On le voit : comme faits, peu de chose. Autant dire rien. Mais partout une semence qui germe, moins que cela : un rêve. Mais ce rêve, si exalté qu’il soit chez les uns et si mystique chez les autres, n’est pas le consolateur platonique des courtes heures de repos. Il est le désir, il est l’espérance, il est la volonté, qui peu à peu grandiront, se préciseront, s’affirmeront et un jour de révolution prendront leur vol, pour retomber brisés, mais non lassés, et se reformer sur un plan plus conforme à la réalité de l’univers et au pouvoir de ses chétifs habitants.



CHAPITRE VII


LA POLITIQUE DES AFFAIRES


La loi des incompatibilités parlementaires. — Thiers rejette la Chambre sur les lois d’affaires. — Tout pour les rentiers et les banquiers, rien pour la boutique et l’atelier. — La conversion, les chemins de fer, les mines, la Banque de France. — Thiers propose de ramener en Francs les cendres de Napoléon. — La Chambre rejette la réforme électorale. — Les banquets pour la réforme : les communistes organisent le leur. — L’échauffourée de Boulogne : Louis Bonaparte interné à Ham.

++++

• **Tâches à réaliser**:
1. D'après l'extrait sur la politique des affaires, où Louis Bonaparte est-il interné après l'échauffourée de Boulogne ?
2. Modifiez l'extrait sur la politique des affaires en recopiant tout ce qui va de "La loi des incompatibilités" jusqu'à "interné à Ham.", et remplacez "banquets" par "dîners".
3. Reprenez l'extrait sur la politique des affaires et poursuivez-le après sa dernière phrase.

• **Extrait de données**:
++++

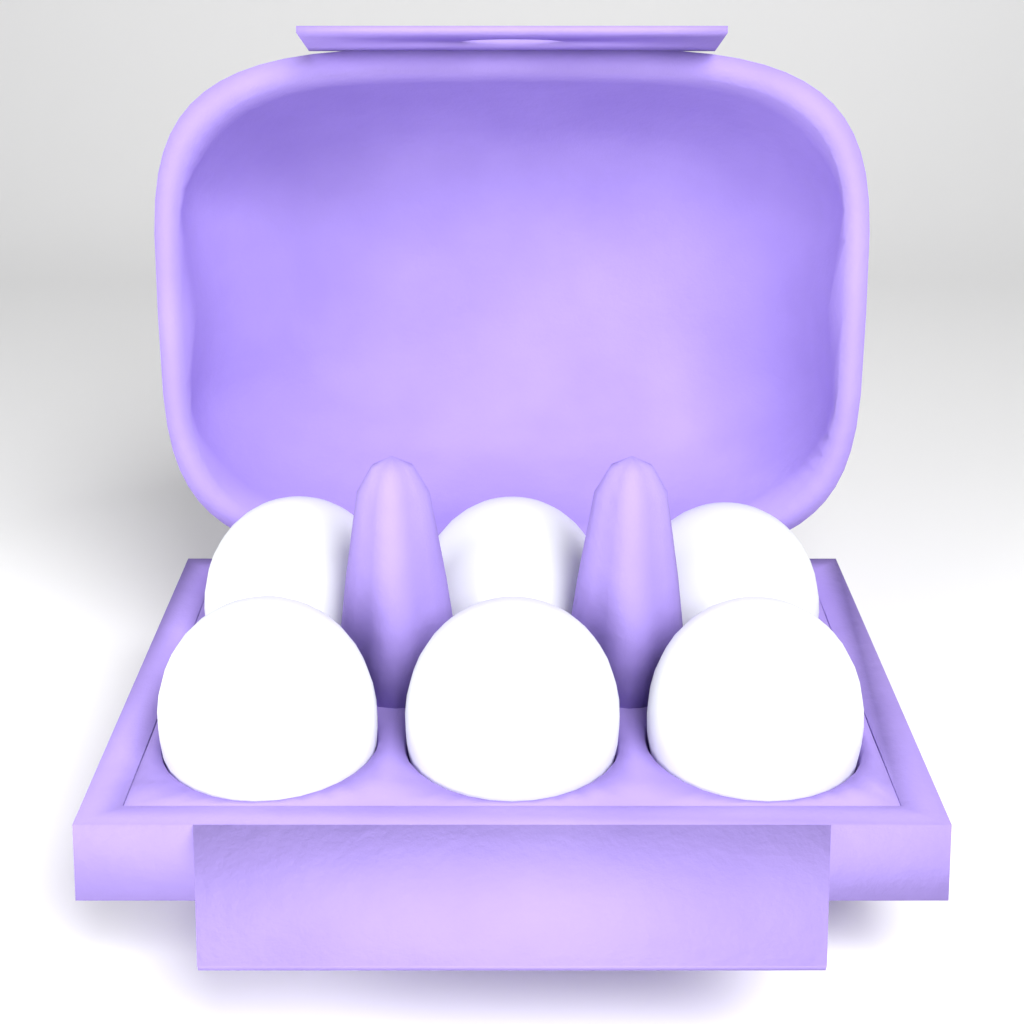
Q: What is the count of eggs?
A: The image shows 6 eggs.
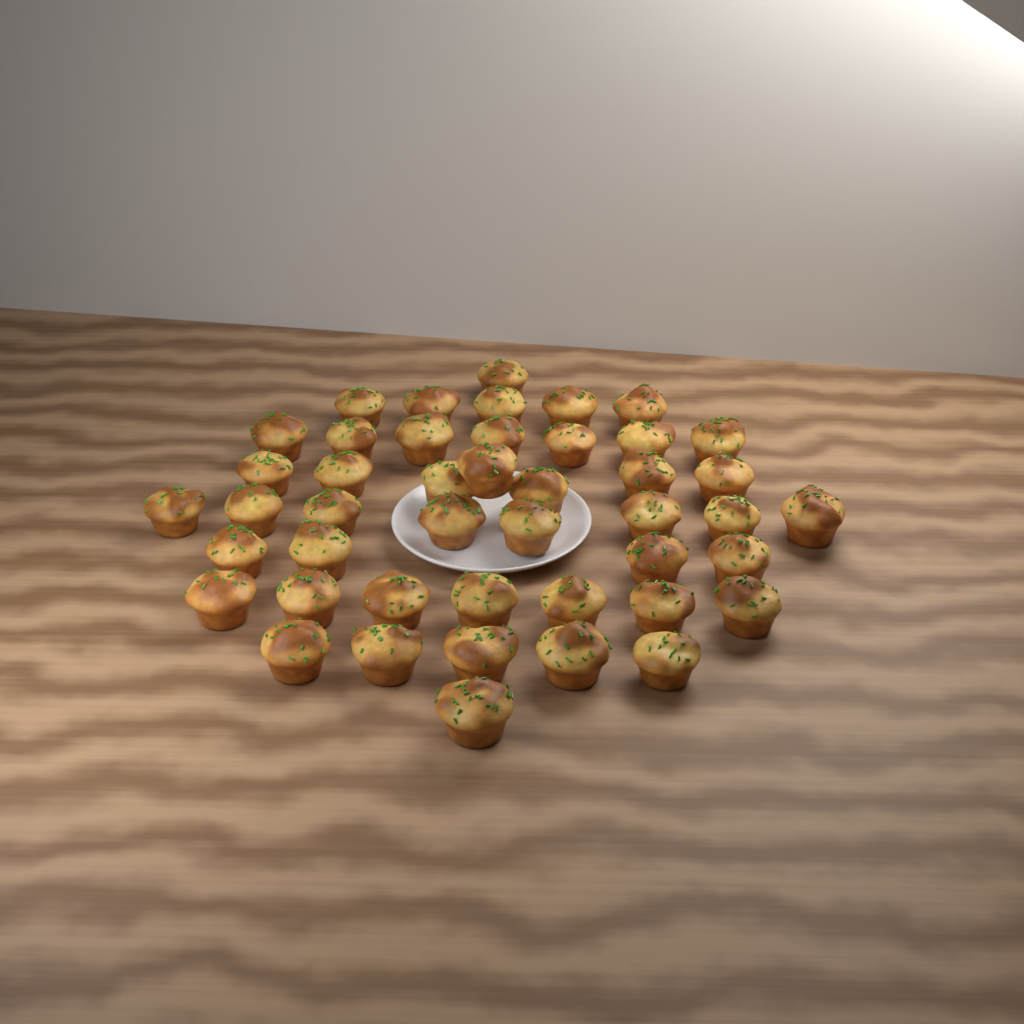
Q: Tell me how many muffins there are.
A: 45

++++

• **Liste des réponses**:
1. À Ham.

2.
La loi des incompatibilités parlementaires. — Thiers rejette la Chambre sur les lois d’affaires. — Tout pour les rentiers et les banquiers, rien pour la boutique et l’atelier. — La conversion, les chemins de fer, les mines, la Banque de France. — Thiers propose de ramener en Francs les cendres de Napoléon. — La Chambre rejette la réforme électorale. — Les dîners pour la réforme : les communistes organisent le leur. — L’échauffourée de Boulogne : Louis Bonaparte interné à Ham.

3.
Revenu au pouvoir, Thiers allait avoir à lutter à la fois contre le monarque qui l’avait appelé à contre-cœur et contre une Chambre dont les éléments de droite ne le soutiendraient pas dans ses actes gouvernementaux et dont les éléments de gauche le serviraient mal dans ces actes, en même temps qu’ils lui susciteraient toute sorte d’embarras en suivant les doctrinaires, qui se découvraient subitement une austère tendresse pour les principes. Les républicains s’indignaient de voir la gauche monarchique prendre pour chef de file un homme dont l’opposition au pouvoir n’avait jamais été qu’un immense appétit de pouvoir.

« Il faut, disait le National (6 mars 1846), que notre opposition constitutionnelle de dix ans soit tombée bien bas dans sa propre estime et désespère bien de sa fortune, pour placer ainsi à fonds perdus son honneur et son avenir sur la tête d’un aventurier politique. » Le National en parlait bien à son aise, lui qui n’avait rien à attendre du pouvoir, que des rigueurs, ou des tentatives de détournement, par corruption, de ses rédacteurs. Odilon Barrot avait trouvé le mot de la situation, lui qui voyait avec regret se former le nouveau courant : « Je ne puis les tenir, disait-il ; ces pauvres hères ont faim depuis dix ans. »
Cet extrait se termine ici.